CNBC2021-07-29 14:54
Most of Southeast Asia may still be struggling to contain Covid-19, but investors are starting to take notice of markets in the region, said HSBC, which named 11 stocks that are attractive.
“We think this interest is justified — these markets offer value and most funds are generally underweight the region,” the bank said in a Tuesday report.
HSBC recommended a so-called “bottom-up” approach in picking stocks to buy, and cited the pandemic as a risk that will hit Southeast Asia’s economic growth and earnings of listed companies.A bottoms-up approach refers to focusing research and analysis on individual stocks, rather than on the macro-economic environment.
The bank picked companies in Indonesia, Singapore and other Southeast Asian countries that are gaining market share in their respective sectors, and offer potential for higher returns given larger investment risks.
Here are the 11 stocks to buy, according to HSBC.
Indonesia
HSBC said it likes Indonesia for several reasons including cheap valuations, and mutual funds’ light positioning, which implies a potential for more money to flow into the market.
Indonesia accounts for four of the bank’s 11 stock picks in Southeast Asia. The stocks are:
- Astra International, a conglomerate with a leading presence in Indonesia’s auto market. A pick up in demand for cars and a government auto-tax exemptions would help allay investor concerns about Covid’s impact on sales, HSBC said.

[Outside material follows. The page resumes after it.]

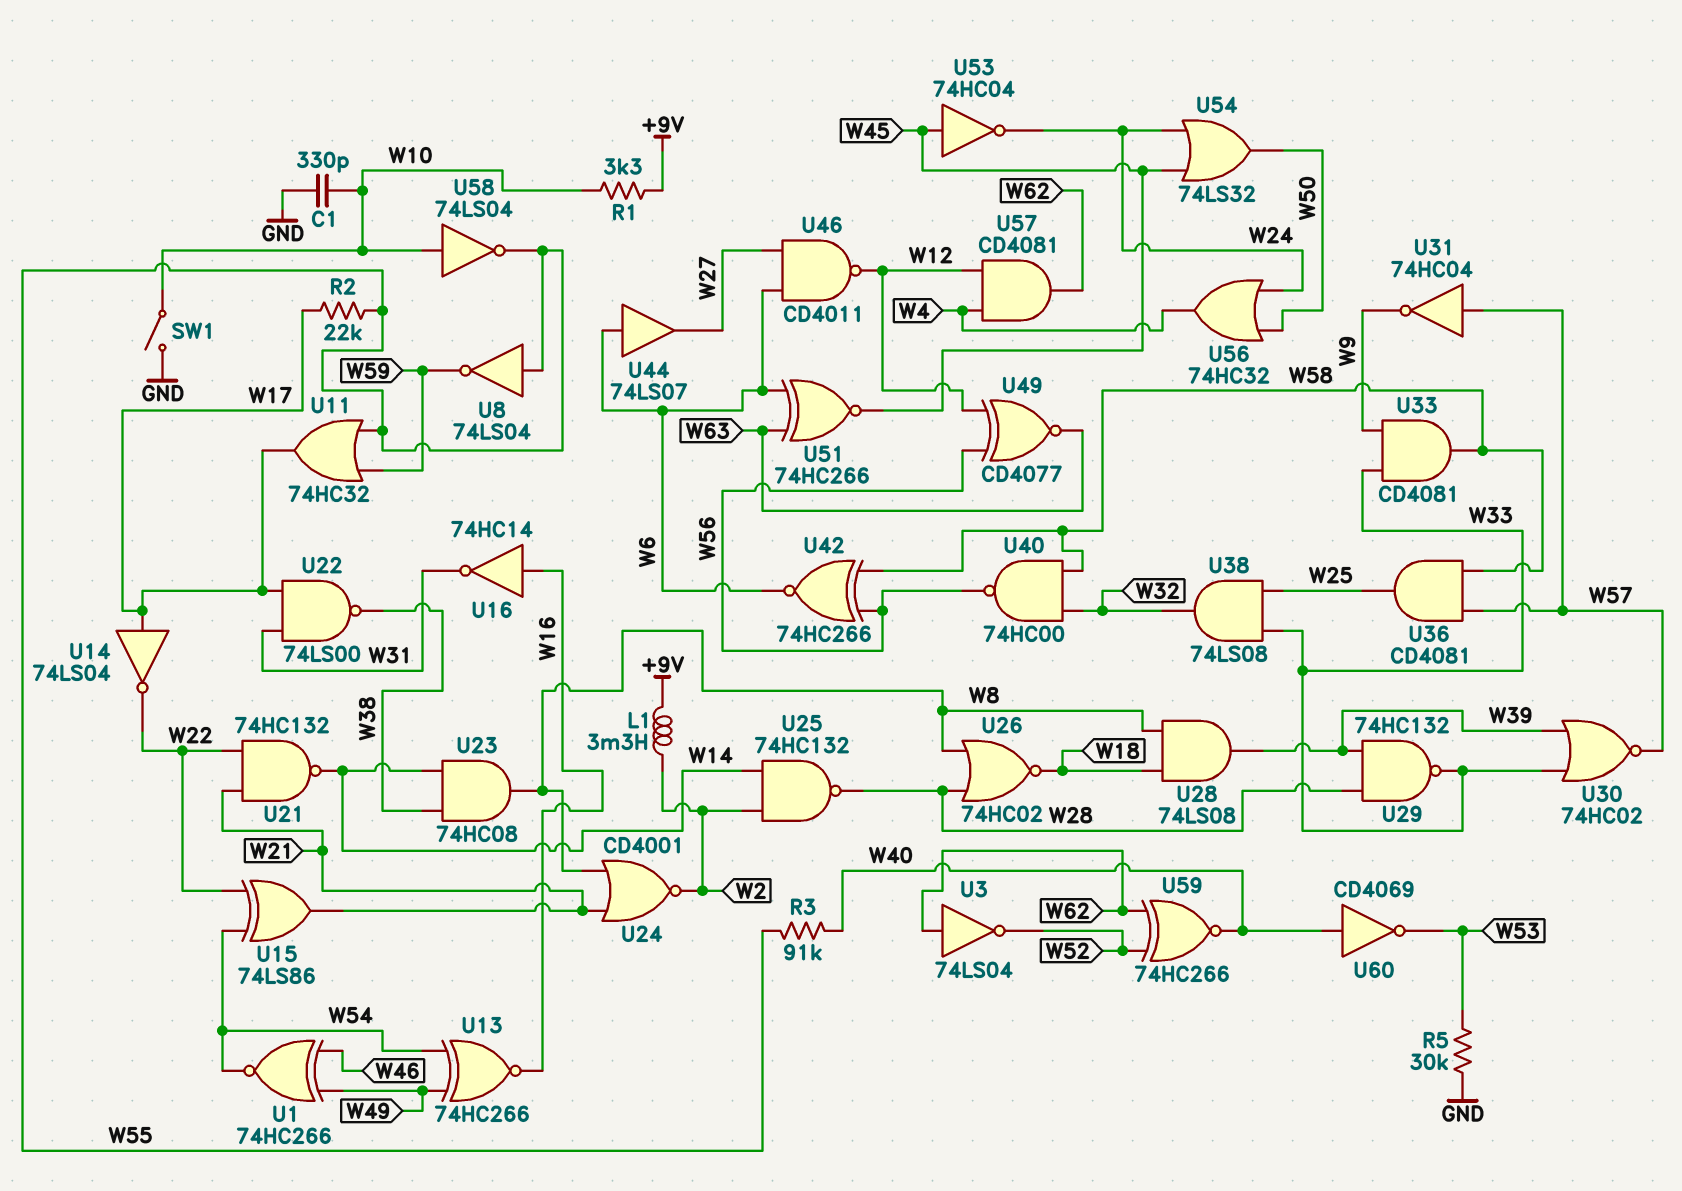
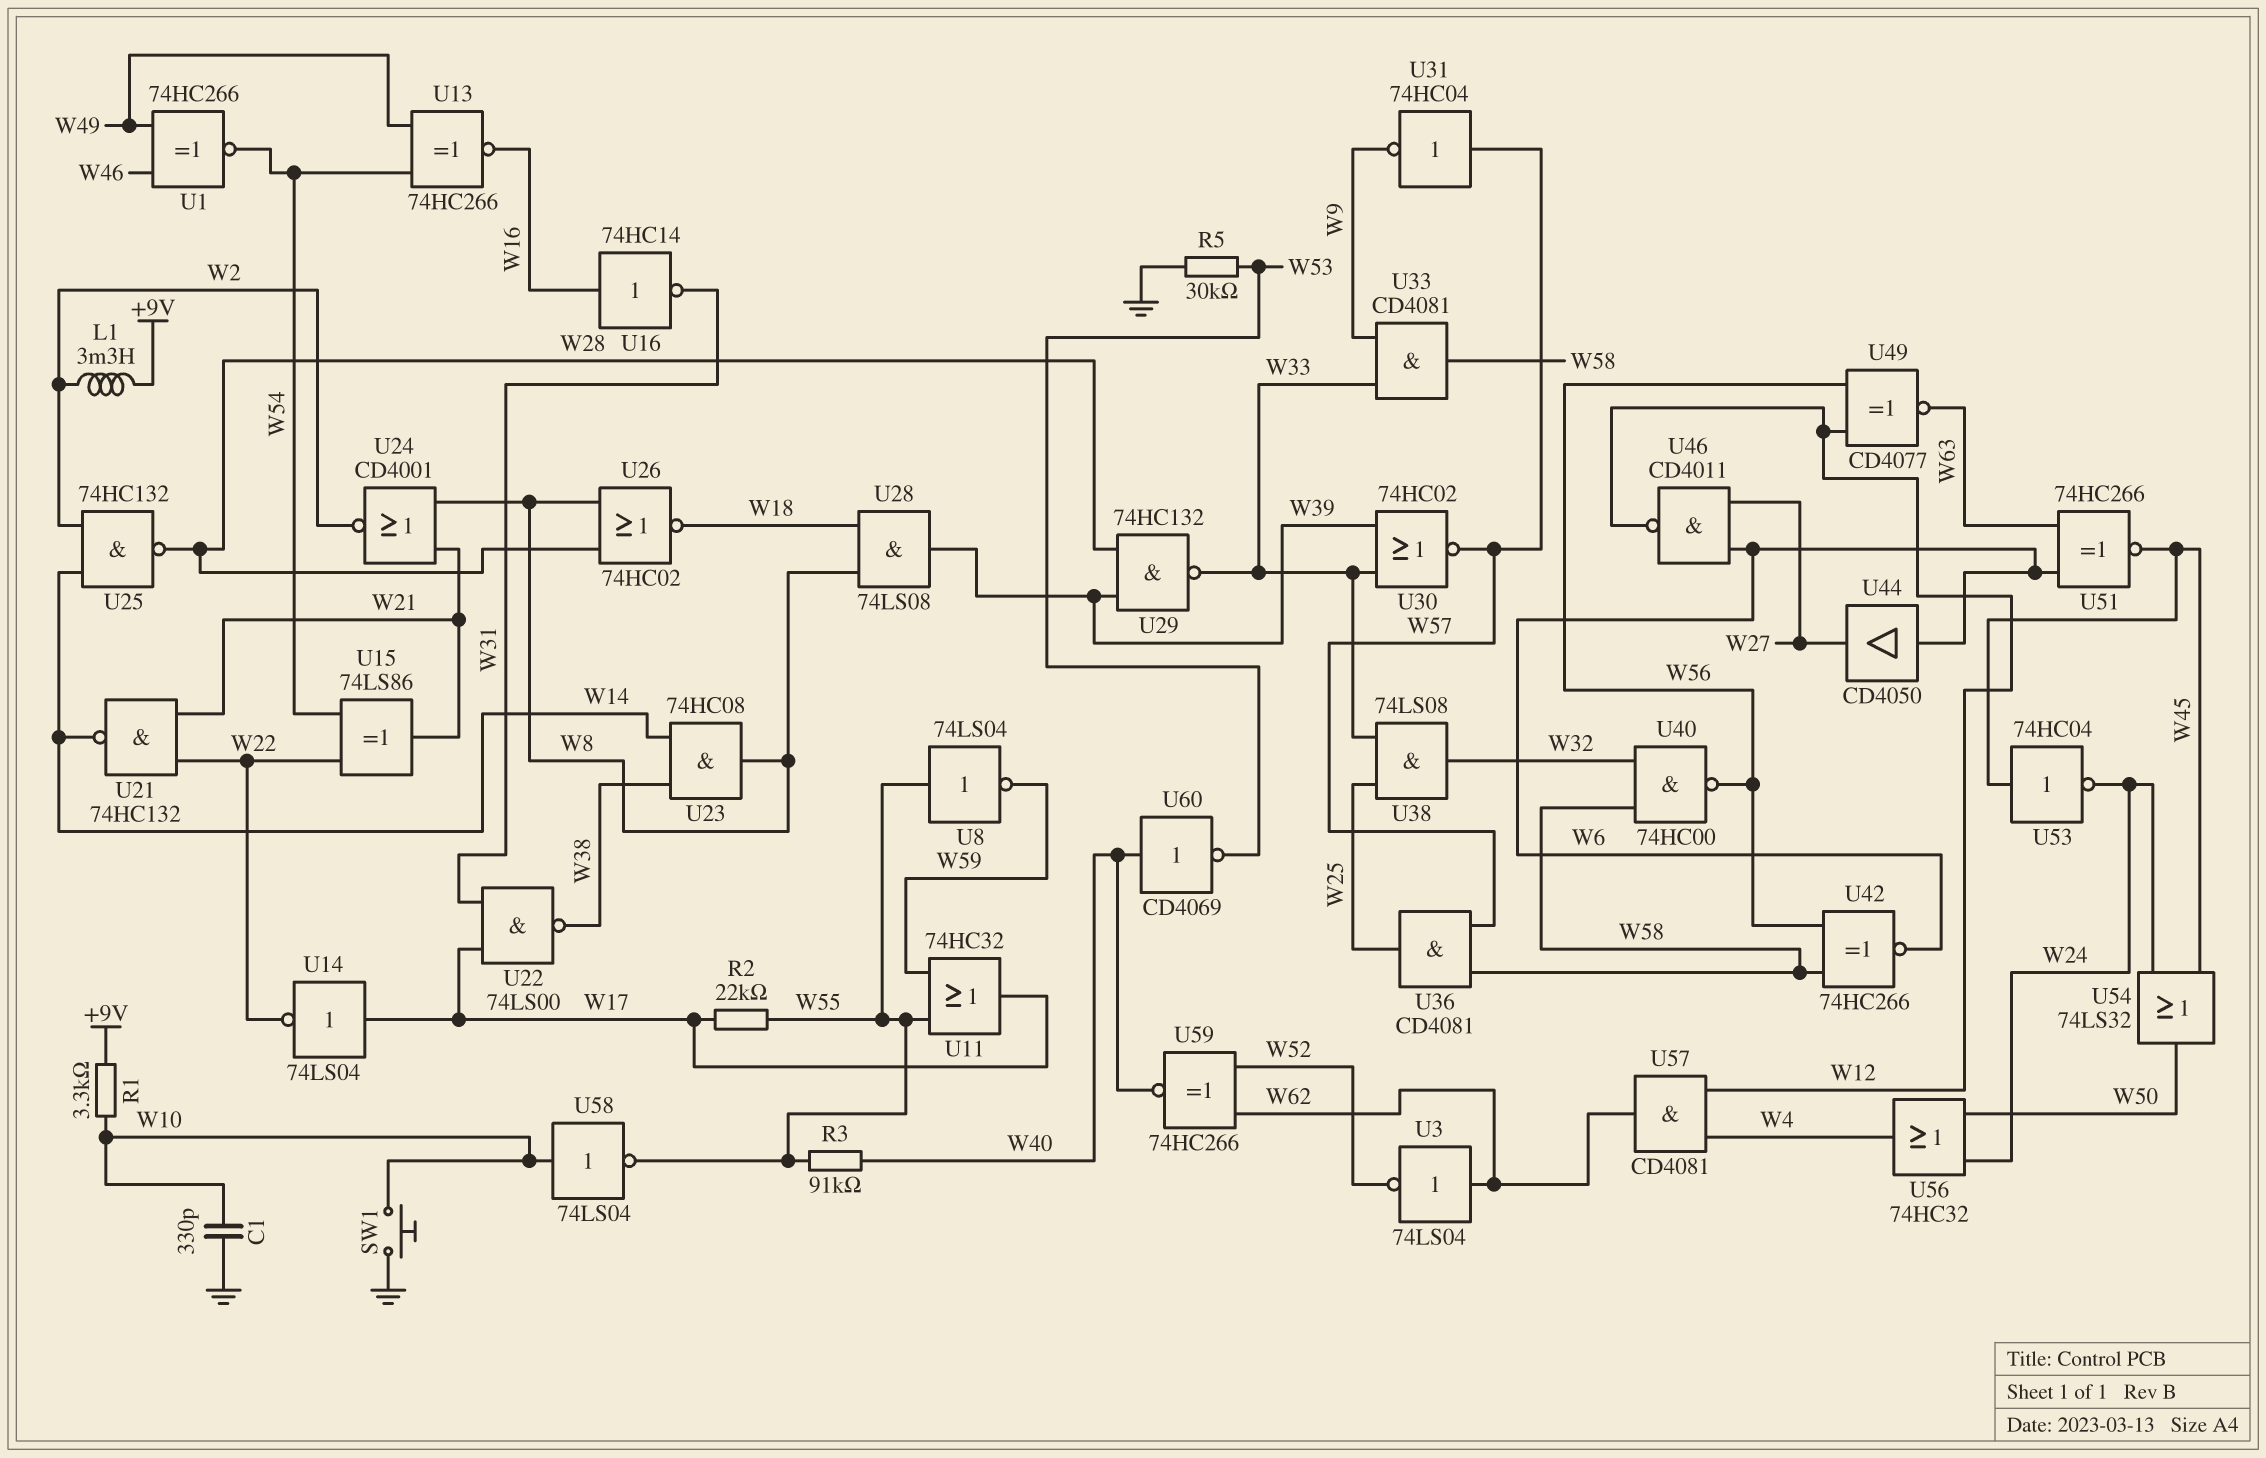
SW1: switch (GND, W10) -> button (GND, W10)
U44: buffer 74LS07 (in W6, out W27) -> buffer CD4050 (in W6, out W27)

- PT Telkom, which provides telecommunication services. HSBC said the firm’s net profit is expected to expand by an average 9% annually from the financial year in 2020 through to 2023.
- Elang Mahkota Teknologi, a holding company for several local technology firms. Its e-commerce unit, Bukalapak, is set to be one of the first Indonesian internet companies to list on the local exchange next month.
- Bank Rakyat Indonesia. HSBC said the Indonesian lender is set to increase its dominance in the country’s microfinance segment, where it currently has a market share of around 65%.
Philippines
HSBC said the Philippines has been able to contain the Covid delta variant better than other markets in the region, and reopening the economy could boost stocks.
The bank likes two Philippine stocks:
- Ayala Land, a major property developer in the Philippines, described by HSBC as a bellwether stock. The bank said it is constructive on the property sector.
- Monde Nissin, a food and beverage company. HSBC said the company offers “unique exposure” to the trend of alternative meat through its ownership of Quorn, which is one of the largest player in the segment globally.
Singapore
Singapore is the best-performing Southeast Asian market so far this year. As such, valuations are not “as cheap” as they were at the start of 2021, said HSBC.
Still, foreign funds remain “underweight” on Singapore and that could support stocks, the bank said. It likes three stocks from the city-state:
- Sea Ltd, a U.S.-listed internet company with presence in gaming, e-commerce and payments. HSBC said the firm’s e-commerce unit, Shopee, is well-positioned to strengthen its market leadership across Southeast Asia.
- Capitaland, a major property firm that is being restructured to separate its development and investment businesses. The eventual listed entity will be a global real estate investment manager, which HSBC predicted would do well.
- Sembcorp Industries, an energy and urban development company. HSBC said the company is a key beneficiary of Southeast Asia’s transition to renewable energy.
Thailand and Vietnam
Rounding up its top picks for Southeast Asia, HSBC chose one stock from Thailand and one from Vietnam:
- Thai Beverage, a Bangkok-based drinks producer, is listed in Singapore. The bank said it likes the company’s dominance in the alcohol market in Thailand.
- Vietnam Dairyor Vinamilk, which has a market share of over 50% in dairy milk in Vietnam. HSBC said the Vietnam-listed stock provides one of the best proxies to the country’s consumer sector.